*** Opening of DATA EXTRACTS ***

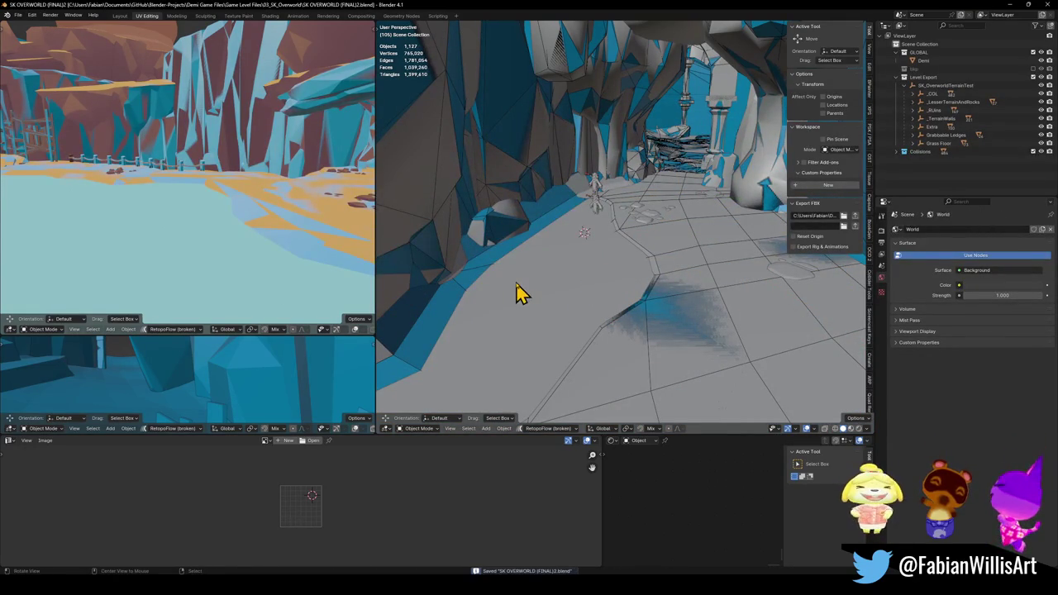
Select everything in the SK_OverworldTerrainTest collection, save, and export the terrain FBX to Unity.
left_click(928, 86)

*** Close of DATA EXTRACTS ***
*** Opening of DATA EXTRACTS ***

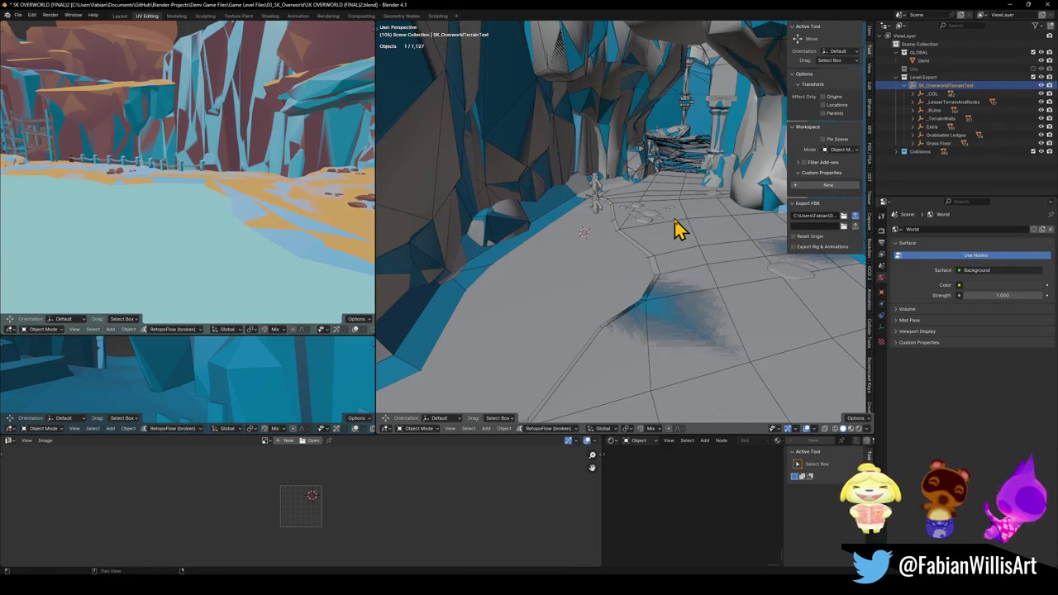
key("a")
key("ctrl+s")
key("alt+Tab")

*** Close of DATA EXTRACTS ***

Your answer should be the lines of the listing above between the line holding "Select everything in" and the line holding "left_click(928, 86)", inclusive, restated word for word and alone.

Select everything in the SK_OverworldTerrainTest collection, save, and export the terrain FBX to Unity.
left_click(928, 86)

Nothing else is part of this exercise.